Many in the West Bengal government said that there was a massive reduction in the number of guests owing to the Covid-19 pandemic. In fact, even several state ministers were missing from the guest list.
Responding to Adhir Ranjan Chowdhury’s remarks, TMC leaders say MPs from West Bengal are not invited to the state government’s January 26 event since they usually prefer to attend the parade in New Delhi.
Republic Day Parade 2022 on Kolkata’s Red Road on Wednesday | PTI
In fact, Chowdhury did mention that he received an invitation to attend the R-Day parade in the national capital.
Trinamool Congress MPs, on the other hand, say they never received any invitation for the January 26 parade held in New Delhi. The question now arises – which of these actions goes against basic courtesy?
But this is an interesting twist in West Bengal politics, with both the BJP and Congress accusing the state government of failing to show basic courtesy.
Before Mamata Banerjee was CM
There was also a time when courtesy played a very important role in West Bengal’s politics.
Before she came to power in 2011, Mamata Banerjee was accused by the CPM of violating courtesy by attacking the then chief minister Jyoti Basu. She then surprised many by visiting Basu on his birthday, touching his feet and giving him a shawl and flowers.
The sudden move, however, led to a major uproar within the Left front, with the CPM accusing Mamata Banerjee of playing politics in the garb of courtesy.
File photo of Jyoti Basu | India Today Archives
It is important to note that Mamata Banerjee and Jyoti Basu shared a good relationship until his demise in 2010. By that time, Mamata Banerjee had entered into a political tussle with his successor Buddhadeb Bhattacharya.
Soon after, Mamata became the chief minister. As the chief minister, she visited Bhattacharya’s home when he was unwell. But her offer to show basic courtesy did not go down well with the CPM.
Therefore, it would not be unfair to say that the space between courtesy and politics lies in a grey area.

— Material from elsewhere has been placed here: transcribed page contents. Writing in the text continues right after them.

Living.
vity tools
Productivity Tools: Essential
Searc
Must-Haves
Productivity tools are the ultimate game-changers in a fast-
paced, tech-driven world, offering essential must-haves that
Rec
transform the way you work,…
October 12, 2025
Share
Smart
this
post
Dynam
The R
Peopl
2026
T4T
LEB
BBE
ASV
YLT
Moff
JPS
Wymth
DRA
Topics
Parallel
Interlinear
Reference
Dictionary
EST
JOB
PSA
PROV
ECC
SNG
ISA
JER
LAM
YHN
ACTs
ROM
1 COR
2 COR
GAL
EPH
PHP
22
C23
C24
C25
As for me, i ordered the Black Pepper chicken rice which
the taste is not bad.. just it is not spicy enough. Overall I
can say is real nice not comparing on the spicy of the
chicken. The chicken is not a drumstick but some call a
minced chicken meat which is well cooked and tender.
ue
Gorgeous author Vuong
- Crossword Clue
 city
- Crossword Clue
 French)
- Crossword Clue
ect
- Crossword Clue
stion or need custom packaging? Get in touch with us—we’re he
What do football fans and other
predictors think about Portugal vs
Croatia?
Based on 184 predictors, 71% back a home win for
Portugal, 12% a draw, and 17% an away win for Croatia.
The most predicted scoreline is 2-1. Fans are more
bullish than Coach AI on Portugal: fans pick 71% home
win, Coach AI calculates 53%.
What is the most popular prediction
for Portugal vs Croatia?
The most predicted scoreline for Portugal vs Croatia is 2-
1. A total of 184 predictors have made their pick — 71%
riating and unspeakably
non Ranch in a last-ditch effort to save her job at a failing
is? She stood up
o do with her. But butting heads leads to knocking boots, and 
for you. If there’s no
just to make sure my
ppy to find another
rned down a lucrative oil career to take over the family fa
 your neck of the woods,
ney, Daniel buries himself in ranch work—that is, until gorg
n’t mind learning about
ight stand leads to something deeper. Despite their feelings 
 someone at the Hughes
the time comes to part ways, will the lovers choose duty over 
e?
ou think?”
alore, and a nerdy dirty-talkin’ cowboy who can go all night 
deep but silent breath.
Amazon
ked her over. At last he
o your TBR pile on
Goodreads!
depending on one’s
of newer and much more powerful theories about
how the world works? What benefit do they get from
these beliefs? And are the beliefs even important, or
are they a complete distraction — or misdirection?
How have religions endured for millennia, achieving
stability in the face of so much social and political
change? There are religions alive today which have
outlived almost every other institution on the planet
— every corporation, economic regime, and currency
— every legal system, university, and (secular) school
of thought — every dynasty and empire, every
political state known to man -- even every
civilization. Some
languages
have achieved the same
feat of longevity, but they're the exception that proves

Thin line between courtesy and politics
One incident that highlights this grey area best is an exchange between the then Prime Minister Jawaharlal Nehru and P Sundarayya, the first parliamentary party leader of the Communist Party in India.
During a debate in Parliament, Sundarayya reportedly used abusive words against Nehru. This was over a news report about Lady Mountbatten’s planned visit to India. Sundarayya, referring to the news report, said there was no reason for Lady Mountbatten to visit India after Independence apart from Nehru.
The Communist leader’s remarks greatly upset Nehru and even led to an uproar in Parliament owing to rumours about the nature of the relationship between the then prime minister and Lady Mountbatten.
The very next day, Nehru invited Sundarayya for a cup of tea at his residence in New Delhi. It was the then Vice President and Rajya Sabha chairman Sarvepalli Radhakrishnan who extended the invitation.
In his autobiography, Sundarayya writes that he was in a dilemma when Nehru invited him for tea. He asked his wife whether he should take up the offer and she told him that he should visit the Prime Minister and not confuse courtesy with politics.
The incident also finds mention in the autobiography of P Sundarayya’s wife.
While this is just one such incident that highlights the thin line between courtesy and politics, there are several others like it.
One recent example of how this line can get blurred is the controversy over former West Bengal CM Buddhadeb Bhattacharya refusing the Padma Bhushan. Many in the Communist Party think the award was extended by the central government not as a courtesy but rather as a political move. This could be one of the reasons why Bhattacharya turned down the award.
But what these incidents show is that when it comes to courtesy and politics, the ‘Laxman Rekha’ is not as clear as it seems. However, it is hard to argue with the principle that courtesy should not be compromised at the altar of politics.